*Problem to work on:*
From the line containing "requirements but the" down to the last line of the records below, restate each line word for word and leave out the rest.

*Extracted information:*

-*-*-

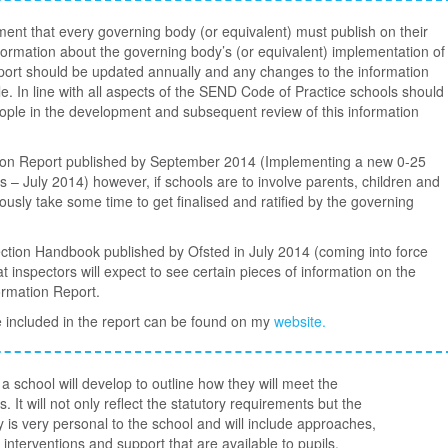
ent that every governing body (or equivalent) must publish on their
nformation about the governing body’s (or equivalent) implementation of
 report should be updated annually and any changes to the information
 In line with all aspects of the SEND Code of Practice schools should
ople in the development and subsequent review of this information
tion Report published by September 2014 (Implementing a new 0-25
 – July 2014) however, if schools are to involve parents, children and
iously take some time to get finalised and ratified by the governing
ction Handbook published by Ofsted in July 2014 (coming into force
t inspectors will expect to see certain pieces of information on the
ormation Report.
 included in the report can be found on my
website.
 school will develop to outline how they will meet the
. It will not only reflect the statutory requirements but the
cy is very personal to the school and will include approaches,
interventions and support that are available to pupils.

-*-*-

*Reply:*
. It will not only reflect the statutory requirements but the
cy is very personal to the school and will include approaches,
interventions and support that are available to pupils.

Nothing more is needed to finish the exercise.